My single goal: to thin the herd. To finally, no-excuses-accepted, get rid of the junk in at least two areas of the house: the den and our bedroom. Ah, optimism.
The den has become the repository for things quite un-den-like because it happens to have tempting drawers and shelves. They bulge, now, with the weight of magazines we’ll never read, letters we’ll never answer, photographs we’ve been swearing to paste into albums since the Jimmy Carter presidency. Ceramic pots and cute little tchotchkes from my rummaging hang on for dear life inside the den drawers, not quite fit to be seen, not yet classified for disposal.
Therein lies the problem. We’re a household that just can’t say goodbye to junk.
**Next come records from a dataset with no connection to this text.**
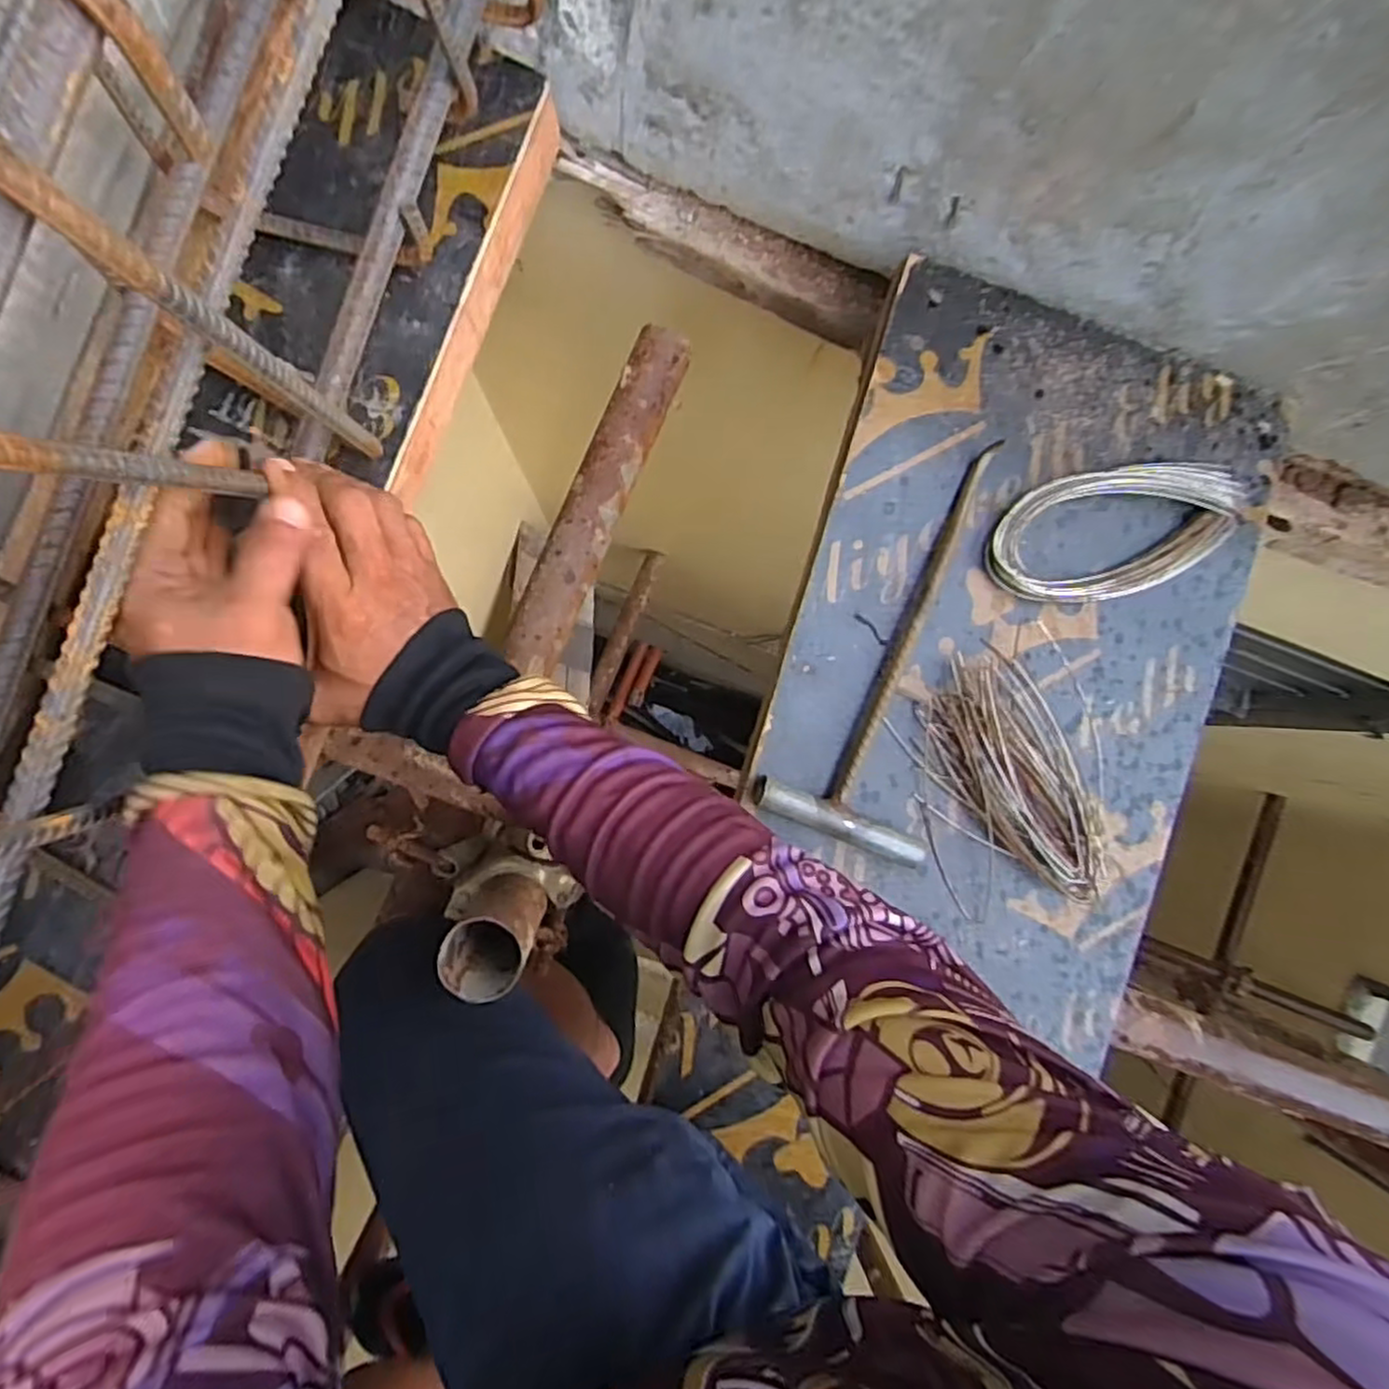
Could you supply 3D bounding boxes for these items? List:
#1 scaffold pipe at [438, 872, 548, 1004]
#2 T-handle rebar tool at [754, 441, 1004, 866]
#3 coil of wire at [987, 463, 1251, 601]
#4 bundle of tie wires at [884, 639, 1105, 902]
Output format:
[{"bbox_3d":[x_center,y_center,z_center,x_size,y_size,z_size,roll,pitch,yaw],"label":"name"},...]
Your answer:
[{"bbox_3d":[-0.125,0.150,0.459,0.047,0.095,0.050,0,90,-5],"label":"scaffold pipe"},{"bbox_3d":[0.157,-0.025,0.485,0.112,0.024,0.281,31,87,-4],"label":"T-handle rebar tool"},{"bbox_3d":[0.294,-0.113,0.499,0.188,0.026,0.085,-15,91,-5],"label":"coil of wire"},{"bbox_3d":[0.217,0.061,0.487,0.097,0.029,0.165,-41,93,-4],"label":"bundle of tie wires"}]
During the recent den spring cleaning drill, we also found our daughter Amy’s notebooks from third grade, her sister Jill’s college paper on comparative religions and our granddaughter Hannah’s socks from kindergarten. Hannah is now a college graduate.
When it became clear the den was too powerful a foe, we pushed on to the master bedroom, another major disaster area. Every season and year, I see order – in my dreams.
The clothes, the ones we believed in our cockeyed optimism we’d fit into again, become a fantasy test. Each garment that was poised in mid-air to go into the Goodwill bag somehow lands back on a hanger, living proof that the “diet starts on Monday” mentality lives on.
As it turns out, last year, when we – ahem – “downsized,” we paid movers to transport the size sevens of my past life and my husband’s hopelessly outdated and outgrown sports jackets. They nestle, still, among the clothes that we wear, the ones that button and zip.
My dear mother would have been horrified to watch our spring cleaning as we once again vacillated between true commitment to a purge and a sentimental hour-long detour to look at those old college notebooks we both brought to our marriage 50-plus years ago. One never knows when a geology textbook and copy of “Beowulf” will come in handy.
The alien invaders that took over our space decades ago live on. Our adult children will never reclaim their stuff. But for one long, optimistic early- spring day, we pretended to do a really efficient, really effective spring cleaning. And once again, we failed to cleanse our souls by cleansing our household. Once again, the accumulation of bloat beat us at our own game.
To add to the shame, we celebrated our failure with chocolate mint ice cream – and not the low-fat kind. No, my mother would not be proud. But we still tell ourselves that come fall, the deed will be done. Every last closet and shelf and drawer will be in pristine order in the autumn.
And if you believe that, have we got a bridge to sell you.